What needs to be done: Your answer should consist of the listing, repeated exactly.

Information provided:
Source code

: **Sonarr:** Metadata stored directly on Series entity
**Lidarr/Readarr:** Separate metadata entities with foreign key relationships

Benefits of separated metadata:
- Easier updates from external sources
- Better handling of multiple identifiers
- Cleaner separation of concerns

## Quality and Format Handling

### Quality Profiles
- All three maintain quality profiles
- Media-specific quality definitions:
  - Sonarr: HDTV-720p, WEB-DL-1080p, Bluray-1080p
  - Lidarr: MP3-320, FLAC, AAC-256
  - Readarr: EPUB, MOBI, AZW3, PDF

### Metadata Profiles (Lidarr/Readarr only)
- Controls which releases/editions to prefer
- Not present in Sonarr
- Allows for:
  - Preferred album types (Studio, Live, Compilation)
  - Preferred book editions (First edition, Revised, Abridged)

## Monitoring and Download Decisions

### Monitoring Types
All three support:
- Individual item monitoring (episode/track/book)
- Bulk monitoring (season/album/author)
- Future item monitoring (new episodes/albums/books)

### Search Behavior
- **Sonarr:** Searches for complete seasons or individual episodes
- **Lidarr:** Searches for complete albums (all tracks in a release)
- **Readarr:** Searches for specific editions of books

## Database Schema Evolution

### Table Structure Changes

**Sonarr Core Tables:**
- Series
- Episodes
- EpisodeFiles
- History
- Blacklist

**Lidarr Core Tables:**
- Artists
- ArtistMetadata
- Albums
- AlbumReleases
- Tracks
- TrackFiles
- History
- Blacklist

Written response:
Source code

: **Sonarr:** Metadata stored directly on Series entity
**Lidarr/Readarr:** Separate metadata entities with foreign key relationships

Benefits of separated metadata:
- Easier updates from external sources
- Better handling of multiple identifiers
- Cleaner separation of concerns

## Quality and Format Handling

### Quality Profiles
- All three maintain quality profiles
- Media-specific quality definitions:
  - Sonarr: HDTV-720p, WEB-DL-1080p, Bluray-1080p
  - Lidarr: MP3-320, FLAC, AAC-256
  - Readarr: EPUB, MOBI, AZW3, PDF

### Metadata Profiles (Lidarr/Readarr only)
- Controls which releases/editions to prefer
- Not present in Sonarr
- Allows for:
  - Preferred album types (Studio, Live, Compilation)
  - Preferred book editions (First edition, Revised, Abridged)

## Monitoring and Download Decisions

### Monitoring Types
All three support:
- Individual item monitoring (episode/track/book)
- Bulk monitoring (season/album/author)
- Future item monitoring (new episodes/albums/books)

### Search Behavior
- **Sonarr:** Searches for complete seasons or individual episodes
- **Lidarr:** Searches for complete albums (all tracks in a release)
- **Readarr:** Searches for specific editions of books

## Database Schema Evolution

### Table Structure Changes

**Sonarr Core Tables:**
- Series
- Episodes
- EpisodeFiles
- History
- Blacklist

**Lidarr Core Tables:**
- Artists
- ArtistMetadata
- Albums
- AlbumReleases
- Tracks
- TrackFiles
- History
- Blacklist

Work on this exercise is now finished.